Welcome to the fun (and final) part of your pedicure: adding color! Prepping the nail itself is key to achieving a long-lasting polish job that won’t prematurely chip. First, wipe off each nail with an acetone polish remover or alcohol before applying polish. Remember, any oils or residue will work against your lacquer. Then, apply a base coat — even if you think you don’t need to, you do: it helps the polish grip your nail better! Choose one with added benefits like Essie® Ridge Filling Base Coat ($10) to smooth out uneven texture and also combat yellowish nail discoloration. 

Now that you’re ready to add color, apply two (thin) coats of your preferred shade, waiting one to two minutes in between each layer to speed up drying time at the end. For those of us with tiny toe nails, less is more, advises Lippmann. “You might try dipping the brush into the polish and start polishing the big toe and finish with the pinky toe when there is only a small amount of polish left on your brush,” she says. Or, try rotating the brush 90 degrees so the lacquer is deposited just from the edge of the bristles, offers Kandalec. Finally, finish with a quick-dry top coat and drops. Try Jinsoon® HyperGloss ($22) and HyperDry ($24) quick dry drops to help prevent smudges.

DIY Pedicure Bonus: Spring/Summer 2020 Color Trends

pedicure nail polish colors

Perhaps you have a wardrobe of polishes already in your bathroom, or maybe you need to go shopping. Either way, allow us to help you select the perfect summer shade. Whether you opt for a traditional hue or for something a bit trendier, you can’t go wrong. A bold, bright color, like a pink-based coral or fire-engine red, is an easy way to add a statement to your look. Not only are these both “on-trend,” says Choi, but they feel classic at the same time. For corals, try the pink-leaning JinSoon® Nail Polish in Coral Peony ($18) or the orange-based CND® VinylLuxTM Weekly Polish in Desert Poppy ($11). More of a red fan? Try punchy Sally Hansen® Miracle GelTM Nail Polish in Poppy Patch ($6) or Orly® Nail Lacquer in Fireball ($10).
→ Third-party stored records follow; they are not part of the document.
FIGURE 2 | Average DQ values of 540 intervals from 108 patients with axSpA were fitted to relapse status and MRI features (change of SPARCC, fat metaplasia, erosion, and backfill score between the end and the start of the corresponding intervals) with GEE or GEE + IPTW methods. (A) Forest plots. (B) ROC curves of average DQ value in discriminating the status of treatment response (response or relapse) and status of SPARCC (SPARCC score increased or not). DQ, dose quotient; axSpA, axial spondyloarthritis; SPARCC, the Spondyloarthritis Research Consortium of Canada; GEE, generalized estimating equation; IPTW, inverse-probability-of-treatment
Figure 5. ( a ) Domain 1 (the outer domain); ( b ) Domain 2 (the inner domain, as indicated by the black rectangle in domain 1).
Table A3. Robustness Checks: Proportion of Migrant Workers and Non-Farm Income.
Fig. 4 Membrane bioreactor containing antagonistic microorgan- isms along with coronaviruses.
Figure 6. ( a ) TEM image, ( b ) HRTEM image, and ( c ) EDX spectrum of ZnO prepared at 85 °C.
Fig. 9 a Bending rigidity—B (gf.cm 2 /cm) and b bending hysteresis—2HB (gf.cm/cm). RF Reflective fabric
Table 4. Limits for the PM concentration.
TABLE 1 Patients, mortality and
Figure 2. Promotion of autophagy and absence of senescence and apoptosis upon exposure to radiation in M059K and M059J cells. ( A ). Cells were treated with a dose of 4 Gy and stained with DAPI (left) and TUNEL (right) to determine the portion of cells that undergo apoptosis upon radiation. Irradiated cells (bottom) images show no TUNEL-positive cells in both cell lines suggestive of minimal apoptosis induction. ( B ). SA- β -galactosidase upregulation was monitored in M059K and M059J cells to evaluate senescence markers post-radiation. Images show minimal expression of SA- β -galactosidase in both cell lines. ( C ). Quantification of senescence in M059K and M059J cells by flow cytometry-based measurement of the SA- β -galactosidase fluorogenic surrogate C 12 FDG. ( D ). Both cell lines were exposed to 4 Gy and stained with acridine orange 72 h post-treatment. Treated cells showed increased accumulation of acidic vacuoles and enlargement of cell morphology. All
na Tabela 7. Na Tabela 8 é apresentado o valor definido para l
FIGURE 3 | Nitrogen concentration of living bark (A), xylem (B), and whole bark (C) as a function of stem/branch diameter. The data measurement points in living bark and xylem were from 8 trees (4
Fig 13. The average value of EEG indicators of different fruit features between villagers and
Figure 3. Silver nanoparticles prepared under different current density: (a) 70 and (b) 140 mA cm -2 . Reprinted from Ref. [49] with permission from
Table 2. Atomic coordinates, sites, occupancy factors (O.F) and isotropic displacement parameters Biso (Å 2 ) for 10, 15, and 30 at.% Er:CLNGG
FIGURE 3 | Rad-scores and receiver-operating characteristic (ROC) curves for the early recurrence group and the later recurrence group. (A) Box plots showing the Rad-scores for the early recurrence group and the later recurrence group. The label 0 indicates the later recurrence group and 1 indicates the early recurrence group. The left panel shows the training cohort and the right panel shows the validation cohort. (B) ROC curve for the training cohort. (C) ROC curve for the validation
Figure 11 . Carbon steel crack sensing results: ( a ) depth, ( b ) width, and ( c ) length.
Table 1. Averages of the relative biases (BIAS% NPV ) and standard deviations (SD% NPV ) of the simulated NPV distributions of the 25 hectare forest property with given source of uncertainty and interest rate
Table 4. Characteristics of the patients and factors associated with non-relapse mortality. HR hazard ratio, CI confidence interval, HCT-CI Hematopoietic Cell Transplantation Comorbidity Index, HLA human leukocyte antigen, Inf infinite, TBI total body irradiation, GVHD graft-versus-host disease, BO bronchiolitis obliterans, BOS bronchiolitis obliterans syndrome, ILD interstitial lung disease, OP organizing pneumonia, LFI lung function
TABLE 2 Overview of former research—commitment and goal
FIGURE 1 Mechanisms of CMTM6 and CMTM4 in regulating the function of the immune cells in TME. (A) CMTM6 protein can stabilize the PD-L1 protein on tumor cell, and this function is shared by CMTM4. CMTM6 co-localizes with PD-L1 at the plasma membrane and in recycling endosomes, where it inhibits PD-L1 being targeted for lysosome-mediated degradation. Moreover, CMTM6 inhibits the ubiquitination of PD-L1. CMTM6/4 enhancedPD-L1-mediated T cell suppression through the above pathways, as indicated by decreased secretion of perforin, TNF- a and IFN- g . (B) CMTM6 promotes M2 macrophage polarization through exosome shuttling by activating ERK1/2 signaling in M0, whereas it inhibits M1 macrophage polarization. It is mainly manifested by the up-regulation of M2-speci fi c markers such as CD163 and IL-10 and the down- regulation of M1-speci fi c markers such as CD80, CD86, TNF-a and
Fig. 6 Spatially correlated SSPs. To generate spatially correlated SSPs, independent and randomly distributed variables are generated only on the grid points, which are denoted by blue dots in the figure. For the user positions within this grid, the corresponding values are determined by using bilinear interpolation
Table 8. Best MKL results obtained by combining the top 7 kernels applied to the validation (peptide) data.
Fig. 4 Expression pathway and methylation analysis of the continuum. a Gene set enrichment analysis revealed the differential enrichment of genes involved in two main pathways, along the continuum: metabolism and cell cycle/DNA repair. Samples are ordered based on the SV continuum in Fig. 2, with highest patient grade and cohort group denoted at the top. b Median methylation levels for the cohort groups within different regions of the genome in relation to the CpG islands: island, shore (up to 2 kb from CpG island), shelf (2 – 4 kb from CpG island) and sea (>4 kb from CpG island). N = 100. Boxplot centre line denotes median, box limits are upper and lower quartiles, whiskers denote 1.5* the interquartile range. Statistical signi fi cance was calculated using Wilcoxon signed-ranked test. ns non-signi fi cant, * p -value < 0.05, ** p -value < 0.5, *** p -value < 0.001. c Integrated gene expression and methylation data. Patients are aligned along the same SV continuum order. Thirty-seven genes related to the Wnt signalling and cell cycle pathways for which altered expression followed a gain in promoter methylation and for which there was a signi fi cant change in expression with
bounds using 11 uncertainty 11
If you prefer more minimalist shades, consider a conventional sheer pink (like Smith & Cult® Nail Polish in Certain Sweetness, $18) or peach (such as, Deborah Lippmann® Gel Lab Pro in Boujee, $20). For a universally flattering option, choose a sheer shade that contains shimmer, which tends to enhance any skin tone. Equally as minimalist — and also simultaneously trendy and iconic — is opaque white. For a simple cream, try Butter London® Nail Lacquer in Cotton Buds ($18), and for a shimmering finish, check out Zoya® Nail Polish in Genesis ($10). Still looking for something soft and feminine, but different? Pastels provide a neutral effect that’s never boring — and Kandalec and Choi are both in agreement that purple-y polishes, like lilac and lavender, are the summer 2020 pastel of choice. We like Essie® Nail Polish in Worth The Tassel ($9) for a bolder effect, and OPI® Nail Lacquer in Polly Want a Lacquer? ($11) for a barely-there take.